The CSIRT should thoroughly document all processes when dealing with any incident. This should include a description of the breach and details of each action taken (who took the action, when they took it, and the reasoning behind it). All people involved with access must be noted throughout the response process.

Afterward, the documentation should be chronologically organized, checked for completeness, and signed and reviewed with management and legal representatives. You will also need to safeguard the evidence collected in the protect evidence phase. You should consider having two people present during all phases who can sign off on each step. This will help reduce the likelihood of evidence being inadmissible and the possibility of evidence being modified afterward.
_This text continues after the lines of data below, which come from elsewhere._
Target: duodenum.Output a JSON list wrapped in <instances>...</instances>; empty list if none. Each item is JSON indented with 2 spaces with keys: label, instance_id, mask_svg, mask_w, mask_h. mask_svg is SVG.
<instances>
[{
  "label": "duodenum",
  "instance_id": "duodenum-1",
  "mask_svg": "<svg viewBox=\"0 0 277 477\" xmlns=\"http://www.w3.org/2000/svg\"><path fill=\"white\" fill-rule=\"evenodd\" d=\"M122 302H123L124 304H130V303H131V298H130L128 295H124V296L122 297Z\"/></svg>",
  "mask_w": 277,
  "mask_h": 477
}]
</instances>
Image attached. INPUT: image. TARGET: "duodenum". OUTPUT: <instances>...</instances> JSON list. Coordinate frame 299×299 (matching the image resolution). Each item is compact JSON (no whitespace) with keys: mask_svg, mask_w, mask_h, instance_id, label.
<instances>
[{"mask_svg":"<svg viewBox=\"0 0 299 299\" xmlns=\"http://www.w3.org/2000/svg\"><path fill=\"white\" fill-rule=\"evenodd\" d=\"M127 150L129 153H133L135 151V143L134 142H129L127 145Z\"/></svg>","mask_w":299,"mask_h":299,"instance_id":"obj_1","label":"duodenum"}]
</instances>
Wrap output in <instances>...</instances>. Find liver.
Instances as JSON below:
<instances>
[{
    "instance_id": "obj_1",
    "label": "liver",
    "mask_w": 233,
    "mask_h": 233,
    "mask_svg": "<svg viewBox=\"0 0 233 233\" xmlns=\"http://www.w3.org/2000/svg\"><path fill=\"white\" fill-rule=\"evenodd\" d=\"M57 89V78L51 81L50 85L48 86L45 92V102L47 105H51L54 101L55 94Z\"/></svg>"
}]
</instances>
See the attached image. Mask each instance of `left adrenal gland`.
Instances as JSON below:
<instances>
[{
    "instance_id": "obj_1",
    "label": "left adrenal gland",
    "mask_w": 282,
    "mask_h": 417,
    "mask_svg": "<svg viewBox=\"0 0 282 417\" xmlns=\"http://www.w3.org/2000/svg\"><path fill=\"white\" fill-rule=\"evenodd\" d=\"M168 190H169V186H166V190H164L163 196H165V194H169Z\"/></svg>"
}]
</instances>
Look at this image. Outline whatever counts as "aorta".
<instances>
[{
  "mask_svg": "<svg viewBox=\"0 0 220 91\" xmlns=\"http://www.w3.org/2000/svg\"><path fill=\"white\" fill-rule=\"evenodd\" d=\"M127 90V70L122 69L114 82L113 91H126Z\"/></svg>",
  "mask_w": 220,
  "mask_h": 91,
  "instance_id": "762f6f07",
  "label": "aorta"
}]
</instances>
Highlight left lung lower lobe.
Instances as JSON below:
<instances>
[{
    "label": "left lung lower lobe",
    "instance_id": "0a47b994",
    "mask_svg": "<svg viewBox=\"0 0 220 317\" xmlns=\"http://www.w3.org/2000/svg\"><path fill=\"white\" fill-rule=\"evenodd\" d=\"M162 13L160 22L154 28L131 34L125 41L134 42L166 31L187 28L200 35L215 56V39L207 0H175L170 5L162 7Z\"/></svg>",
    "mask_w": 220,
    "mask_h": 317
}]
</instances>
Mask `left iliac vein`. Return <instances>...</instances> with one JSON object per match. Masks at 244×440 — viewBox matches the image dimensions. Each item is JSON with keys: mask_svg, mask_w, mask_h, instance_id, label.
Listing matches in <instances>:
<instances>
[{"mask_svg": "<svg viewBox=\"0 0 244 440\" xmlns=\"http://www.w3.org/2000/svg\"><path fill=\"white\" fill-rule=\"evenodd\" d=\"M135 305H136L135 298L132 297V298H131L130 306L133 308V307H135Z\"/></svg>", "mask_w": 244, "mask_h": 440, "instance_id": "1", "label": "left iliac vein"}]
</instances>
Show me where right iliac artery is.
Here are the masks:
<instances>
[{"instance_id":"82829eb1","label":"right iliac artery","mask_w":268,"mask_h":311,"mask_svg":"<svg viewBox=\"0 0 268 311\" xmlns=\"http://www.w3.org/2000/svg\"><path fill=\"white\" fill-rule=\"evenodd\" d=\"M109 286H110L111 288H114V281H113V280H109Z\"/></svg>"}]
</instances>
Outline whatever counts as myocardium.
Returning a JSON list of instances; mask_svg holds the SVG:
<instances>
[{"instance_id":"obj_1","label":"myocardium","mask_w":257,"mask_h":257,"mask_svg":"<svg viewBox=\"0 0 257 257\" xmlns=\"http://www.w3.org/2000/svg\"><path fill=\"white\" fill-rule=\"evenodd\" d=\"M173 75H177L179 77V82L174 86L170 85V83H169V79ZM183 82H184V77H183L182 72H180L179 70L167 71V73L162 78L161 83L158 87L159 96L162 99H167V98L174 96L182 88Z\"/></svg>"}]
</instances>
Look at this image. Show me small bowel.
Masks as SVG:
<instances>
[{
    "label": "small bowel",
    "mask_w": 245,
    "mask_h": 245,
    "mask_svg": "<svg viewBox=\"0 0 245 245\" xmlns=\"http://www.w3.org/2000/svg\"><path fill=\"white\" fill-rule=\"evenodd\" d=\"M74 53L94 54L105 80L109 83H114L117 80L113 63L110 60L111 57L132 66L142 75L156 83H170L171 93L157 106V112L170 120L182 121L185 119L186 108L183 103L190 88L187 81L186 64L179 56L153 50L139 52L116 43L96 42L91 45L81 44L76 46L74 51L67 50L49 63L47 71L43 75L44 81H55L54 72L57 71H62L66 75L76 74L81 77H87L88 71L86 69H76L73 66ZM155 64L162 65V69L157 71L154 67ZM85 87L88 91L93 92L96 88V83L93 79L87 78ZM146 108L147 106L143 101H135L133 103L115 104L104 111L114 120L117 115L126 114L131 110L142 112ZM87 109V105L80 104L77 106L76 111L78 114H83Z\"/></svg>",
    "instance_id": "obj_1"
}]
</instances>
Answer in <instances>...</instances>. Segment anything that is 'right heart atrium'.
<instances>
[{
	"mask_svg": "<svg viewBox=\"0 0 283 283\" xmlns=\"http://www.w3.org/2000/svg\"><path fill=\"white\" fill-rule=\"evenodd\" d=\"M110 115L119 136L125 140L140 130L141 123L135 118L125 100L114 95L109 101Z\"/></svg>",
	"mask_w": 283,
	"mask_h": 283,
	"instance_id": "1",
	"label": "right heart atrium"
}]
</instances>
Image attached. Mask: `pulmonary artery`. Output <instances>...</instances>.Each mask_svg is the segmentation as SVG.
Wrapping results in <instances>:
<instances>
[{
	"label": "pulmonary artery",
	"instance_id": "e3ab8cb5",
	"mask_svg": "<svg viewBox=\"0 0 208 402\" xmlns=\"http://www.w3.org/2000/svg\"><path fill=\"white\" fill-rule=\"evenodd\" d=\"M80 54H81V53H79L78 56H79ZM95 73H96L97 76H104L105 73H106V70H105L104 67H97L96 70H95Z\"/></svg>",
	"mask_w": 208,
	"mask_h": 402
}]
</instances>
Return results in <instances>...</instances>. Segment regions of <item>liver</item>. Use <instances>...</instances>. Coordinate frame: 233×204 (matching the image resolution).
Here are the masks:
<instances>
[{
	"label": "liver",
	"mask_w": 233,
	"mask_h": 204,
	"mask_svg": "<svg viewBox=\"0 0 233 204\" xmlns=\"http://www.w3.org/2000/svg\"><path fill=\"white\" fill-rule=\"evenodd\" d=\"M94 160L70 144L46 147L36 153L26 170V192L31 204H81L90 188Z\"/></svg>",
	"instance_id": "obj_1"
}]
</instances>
Remember that the offender might be an employee, contractor, temporary employee, or other insider within your organization. Without thorough, detailed documentation, identifying an inside offender will be very difficult. Proper documentation also gives you the best chance of prosecuting offenders.

Assessing Incident Damage and Cost

When determining the damage to your organization, you should consider both direct and indirect costs. Incident damage and costs will be important evidence needed if you decide to pursue any legal action. These could include:

·         Costs due to the loss of competitive edge from the release of proprietary or sensitive information.

·         Legal costs.

·         Labor costs to analyze the breaches, reinstall software, and recover data.

·         Costs relating to system downtime (for example, lost employee productivity, lost sales, replacement of hardware, software, and other property).

·         Costs relating to repairing and possibly updating damaged or ineffective physical security measures (locks, walls, cages, and so on).

·         Other consequential damages such as loss of reputation or customer trust.

Reviewing Response and Updating Policies

Once the documentation and recovery phases are complete, you should review the process thoroughly. Determine with your team which steps were executed successfully and which mistakes were made. In almost all cases, you will find some processes that need to be modified so you can better handle future incidents.

You will find weaknesses in your incident response plan; the point of this post-mortem exercise? You are looking for opportunities for improvement, which should initiate a whole new round of the incident response planning process.